Wise and Maher are both Pro Tour champions, with Wise's win coming in this very format two years ago with Potato Nation. But it is Reeves, whose southern brashness makes him the PT's version of Bubba Sparxx, who has the potential to make this team great, as opposed to very good, and his two teammates know it.

As they opened their sealed decks, Reeves claimed that the natural break for most card pools is U/W, U/G, and B/R because blue is the deepest color. In any event, he said, the decks usually make themselves evident within a minute or so.

That wasn't the case with the cards Courtney's Boys opened here. Yes, there was plenty of goodness, including Master Apothecary, Upheaval, Fledgling Dragon, and Mirari. But the presence of Psychatog and Balshan Collaborator meant that blue/black had to be given serious consideration, and the lack of decent green two-drops meant the green deck would never be as aggressive as they'd like.

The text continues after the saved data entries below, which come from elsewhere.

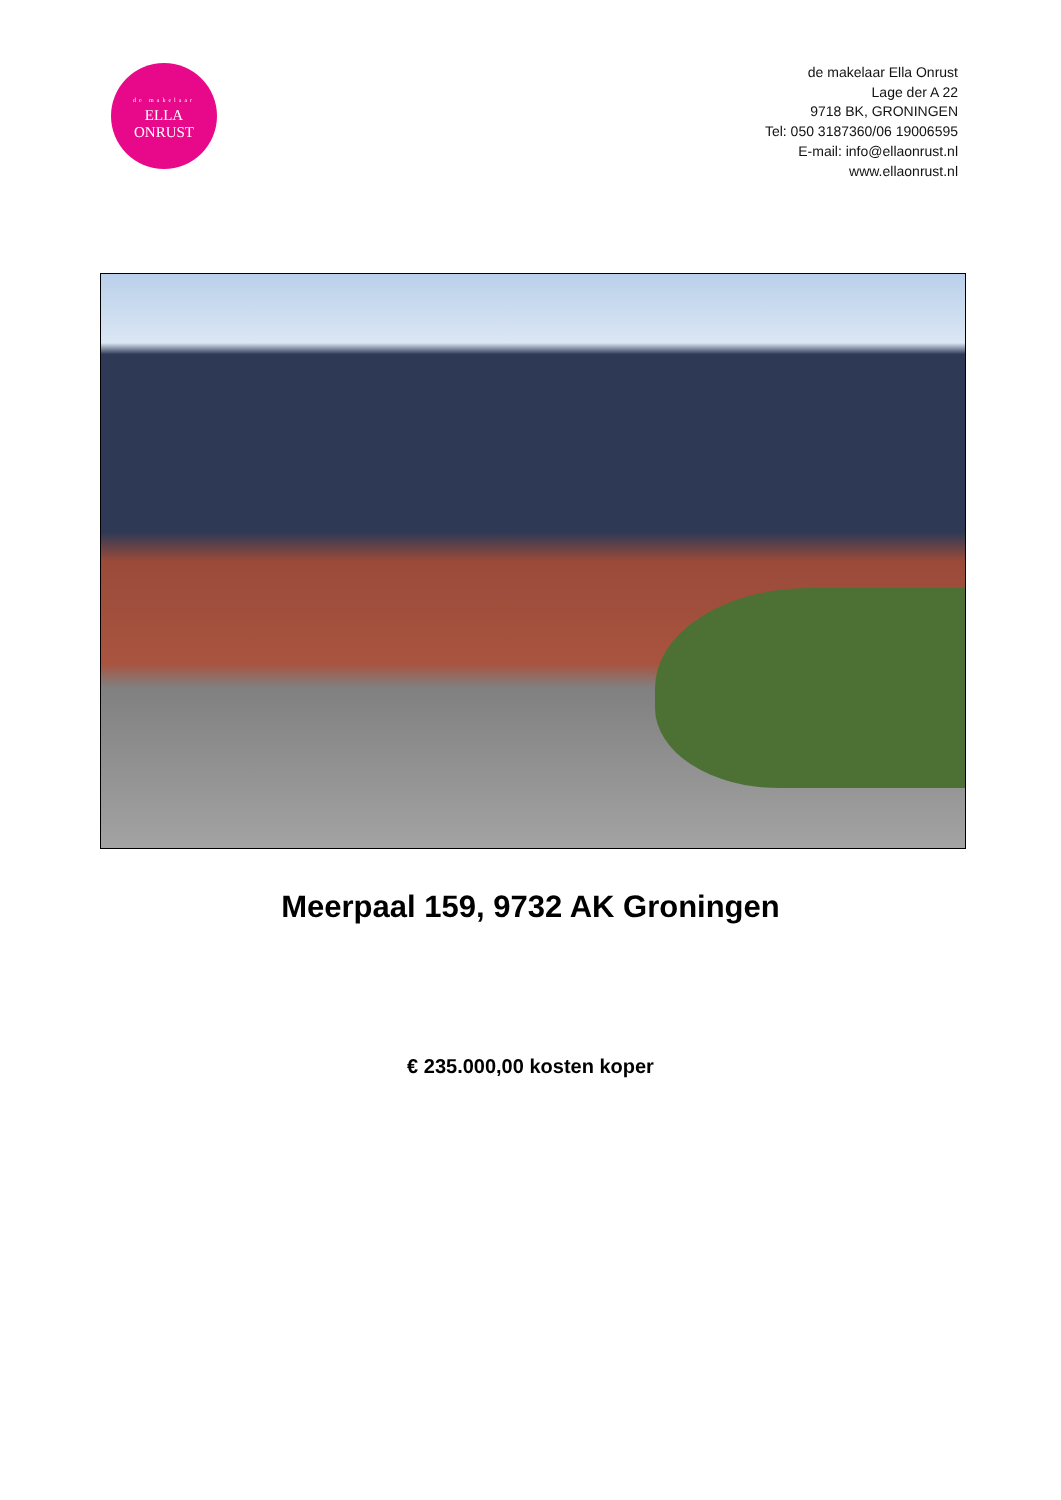de makelaar
ELLA
ONRUST
de makelaar Ella Onrust
Lage der A 22
9718 BK, GRONINGEN
Tel: 050 3187360/06 19006595
E-mail: info@ellaonrust.nl
www.ellaonrust.nl
Meerpaal 159, 9732 AK Groningen
€ 235.000,00 kosten koper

They laid out all five colors by mana cost to see which ones would cover each others' weaknesses. They started by making a black deck that splashed a few blue cards and a red/green deck full of fatties and burn. Because their white was very defensive (Apothecary, Teroh's Faithful, Vengeful Dreams, and the like), they knew green and probably red wouldn't work with the white. So white got the rest of the blue cards.

Bob, who was working on the red/green deck, wasn't happy with it, so Gary suggested pairing the red with black and giving the blue threshold-enabling cards to the green deck so that it could take full advantage of the Werebear, Metamorphic Wurm, and two Springing Tigers. That plan was quickly nixed: the red/black deck had all the removal and the blue/white deck got a lot weaker once the green deck plundered the blue. Plus, the Collaborator and the 'Tog were on the bench.

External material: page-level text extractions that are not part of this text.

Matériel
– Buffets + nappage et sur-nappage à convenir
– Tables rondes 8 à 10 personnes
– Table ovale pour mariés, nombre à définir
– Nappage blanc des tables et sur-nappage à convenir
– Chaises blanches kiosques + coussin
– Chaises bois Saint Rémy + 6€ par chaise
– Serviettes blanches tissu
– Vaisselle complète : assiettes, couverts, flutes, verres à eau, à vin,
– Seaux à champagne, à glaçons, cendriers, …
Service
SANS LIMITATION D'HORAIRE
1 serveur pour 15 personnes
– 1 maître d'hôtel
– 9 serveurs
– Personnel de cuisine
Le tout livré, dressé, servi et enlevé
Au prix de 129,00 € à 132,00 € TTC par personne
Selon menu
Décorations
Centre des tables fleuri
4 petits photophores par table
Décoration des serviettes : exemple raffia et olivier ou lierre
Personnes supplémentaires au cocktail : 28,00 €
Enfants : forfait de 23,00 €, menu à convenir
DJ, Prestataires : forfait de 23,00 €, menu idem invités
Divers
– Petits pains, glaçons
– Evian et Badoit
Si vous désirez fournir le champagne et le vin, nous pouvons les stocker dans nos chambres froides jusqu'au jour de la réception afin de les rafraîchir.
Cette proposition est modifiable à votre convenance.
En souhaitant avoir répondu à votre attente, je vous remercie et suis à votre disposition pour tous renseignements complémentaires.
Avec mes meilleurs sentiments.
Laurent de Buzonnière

The next attempt featured a red/white defensive deck that could stall the game considerably, but could only win with Beloved Chaplain, a few pingers, and a couple two-power fliers. The resulting blue/green Upheaval deck looked good to me, but they didn't like it. Had they tried moving Mirari to the spell-heavy red/white deck, they may have been happier, but that was never considered. So they ended up going back to what they originally decided.

With Mirari certainly going in the black/blue deck, they had to find more spells to make it worth it. The pair of Aether Bursts were moved from the blue/white deck, giving the Mirari six good spells to copy, which seemed like enough. And now the deck had crazy Faceless Butcher/double Gravedigger/double Burst/Mirari synergy.

Even with two Aven Cloudchasers, Reeves insisted that the blue/white deck have the Compulsion because it wanted to find Upheaval. No one could argue that.

Burning Wish was a late addition to the red/green deck due the abundance of utility sorceries in its sideboard: Earth Rift, Flash of Defiance, Venomous Vines, and Acceptable Losses being some of note. Keep Watch was put into the blue/white deck as a potential combo with Vengeful Dreams. But other that that, the decks were pretty much done.

Even though Bob worked on the red/green deck, Reeves on the blue/white, and Gary on the black/blue, they all shifted one seat when it came time to decide what to play. Gary got the red/green and Reeves the black/blue. After a few small tweaks to fit personal taste, they registered and were ready to play.

If the red/green deck doesn't run into anything too defensive, they should be able to do well. I expect a 2-0 from them with these decks.